(Task to carry out) The required result is a copy of each line below in which "down" appears.

(Materials provided)

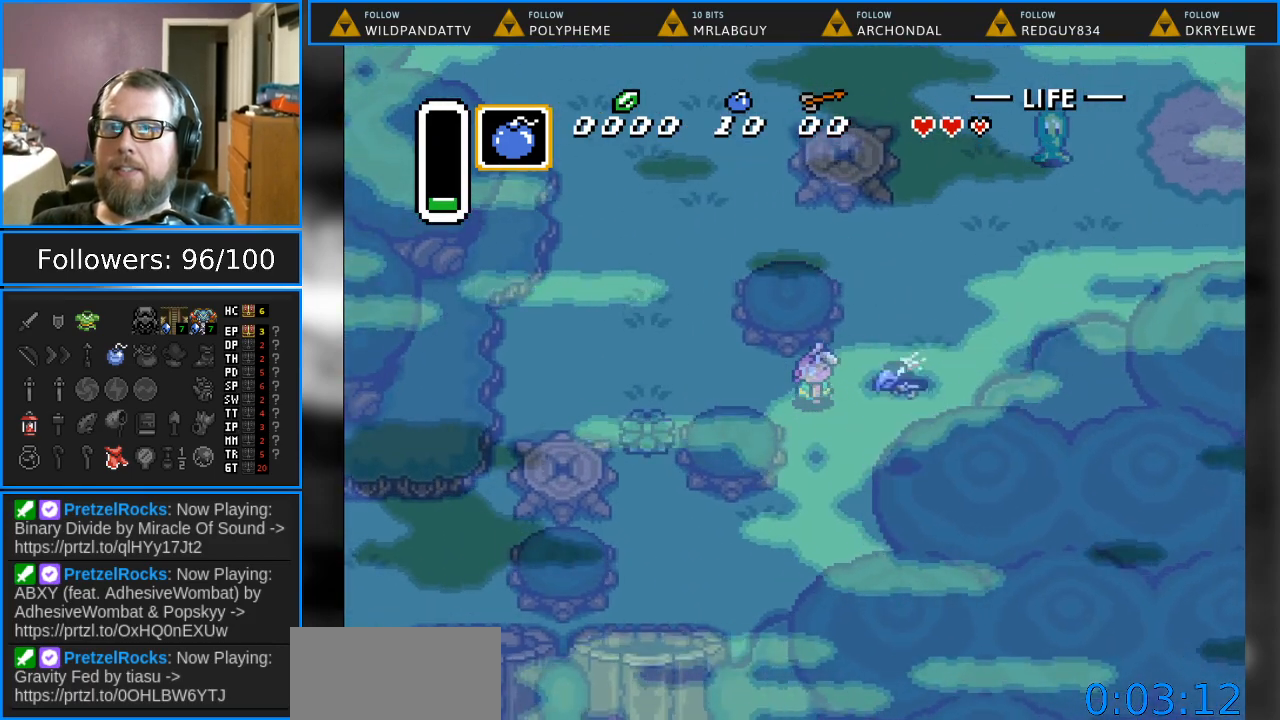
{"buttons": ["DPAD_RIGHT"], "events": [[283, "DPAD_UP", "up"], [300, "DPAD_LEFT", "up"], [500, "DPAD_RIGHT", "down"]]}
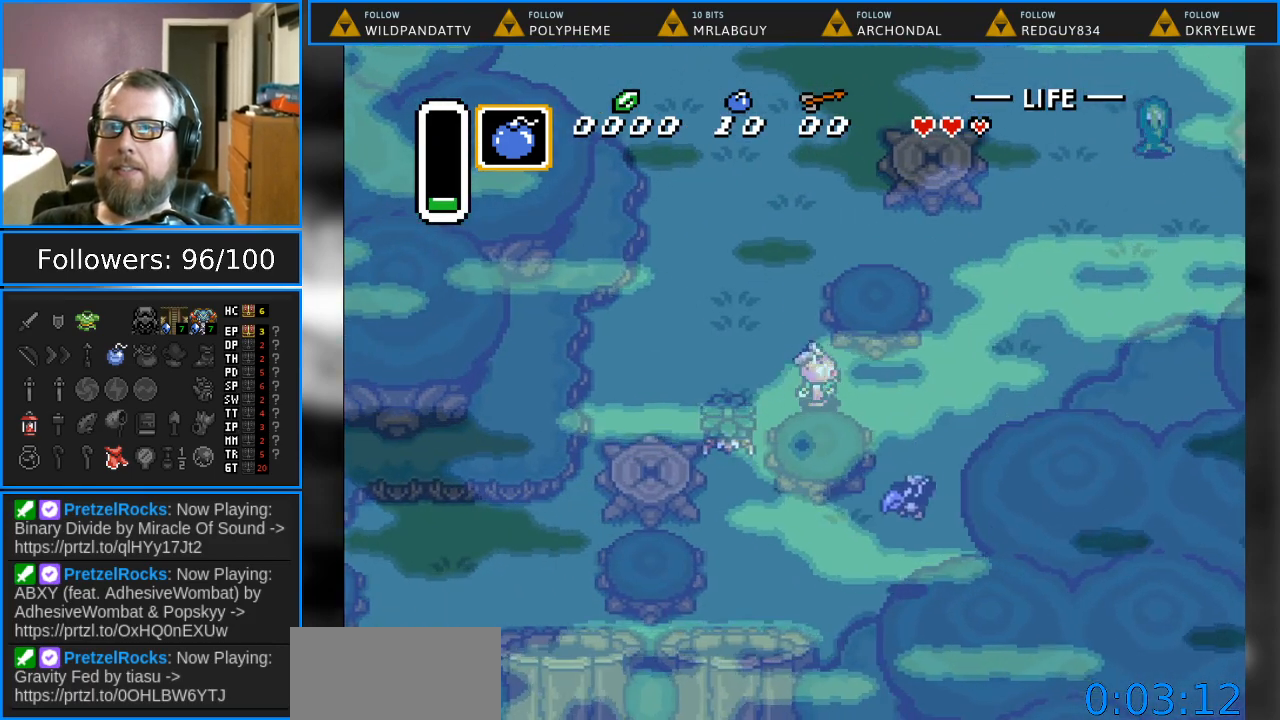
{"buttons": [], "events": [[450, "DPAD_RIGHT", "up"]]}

(End Materials provided)
(Materials provided)

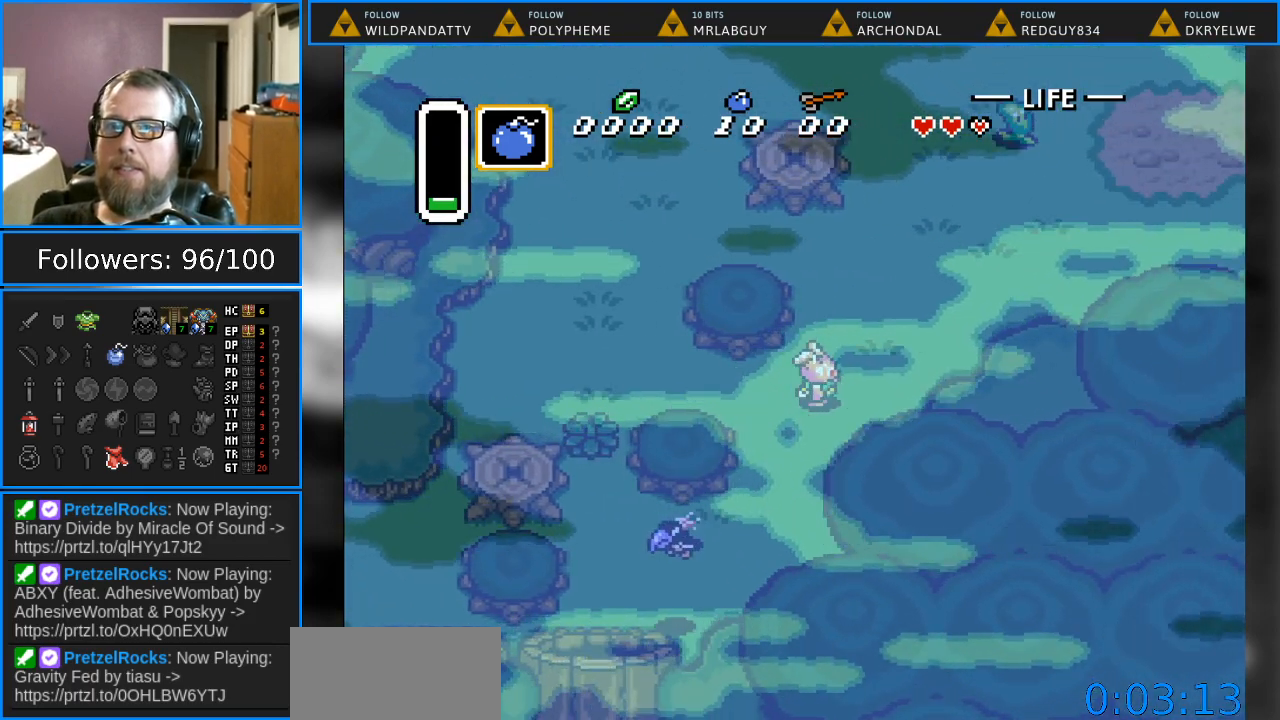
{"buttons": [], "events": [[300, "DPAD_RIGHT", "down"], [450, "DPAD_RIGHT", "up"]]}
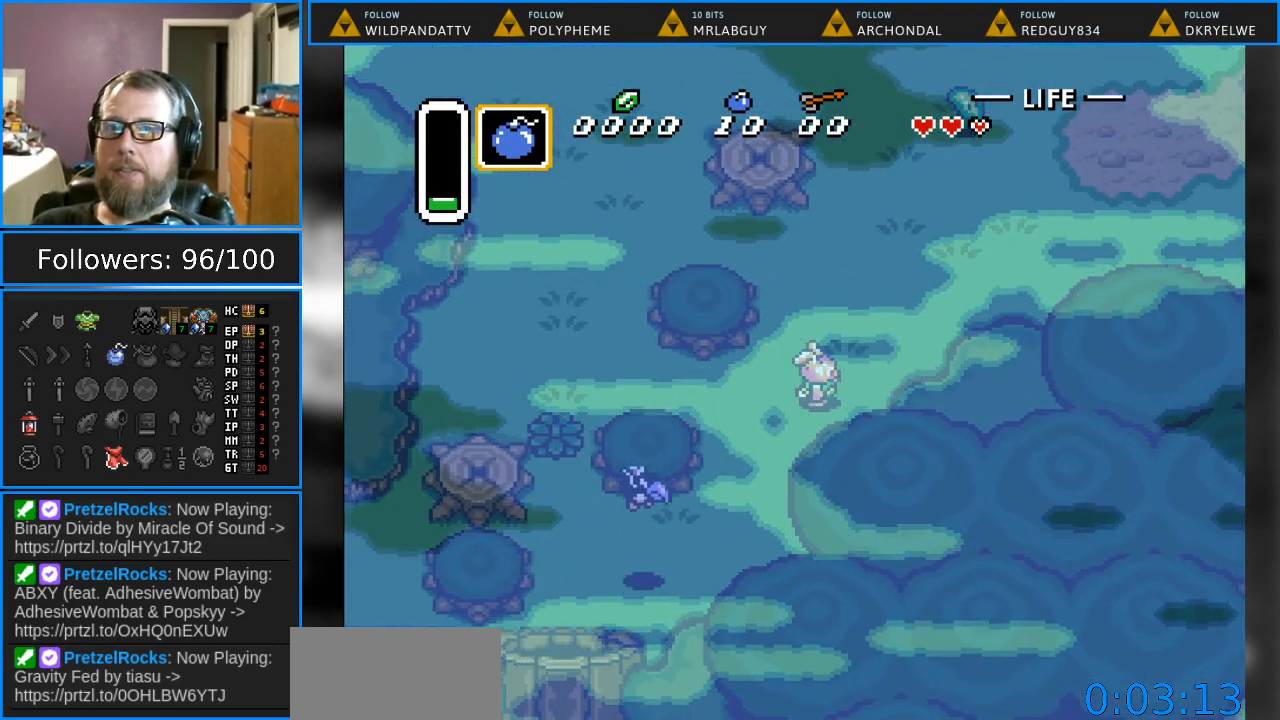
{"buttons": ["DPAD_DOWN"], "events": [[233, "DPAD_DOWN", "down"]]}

(End Materials provided)

(Task result)
{"buttons": ["DPAD_RIGHT"], "events": [[283, "DPAD_UP", "up"], [300, "DPAD_LEFT", "up"], [500, "DPAD_RIGHT", "down"]]}
{"buttons": [], "events": [[300, "DPAD_RIGHT", "down"], [450, "DPAD_RIGHT", "up"]]}
{"buttons": ["DPAD_DOWN"], "events": [[233, "DPAD_DOWN", "down"]]}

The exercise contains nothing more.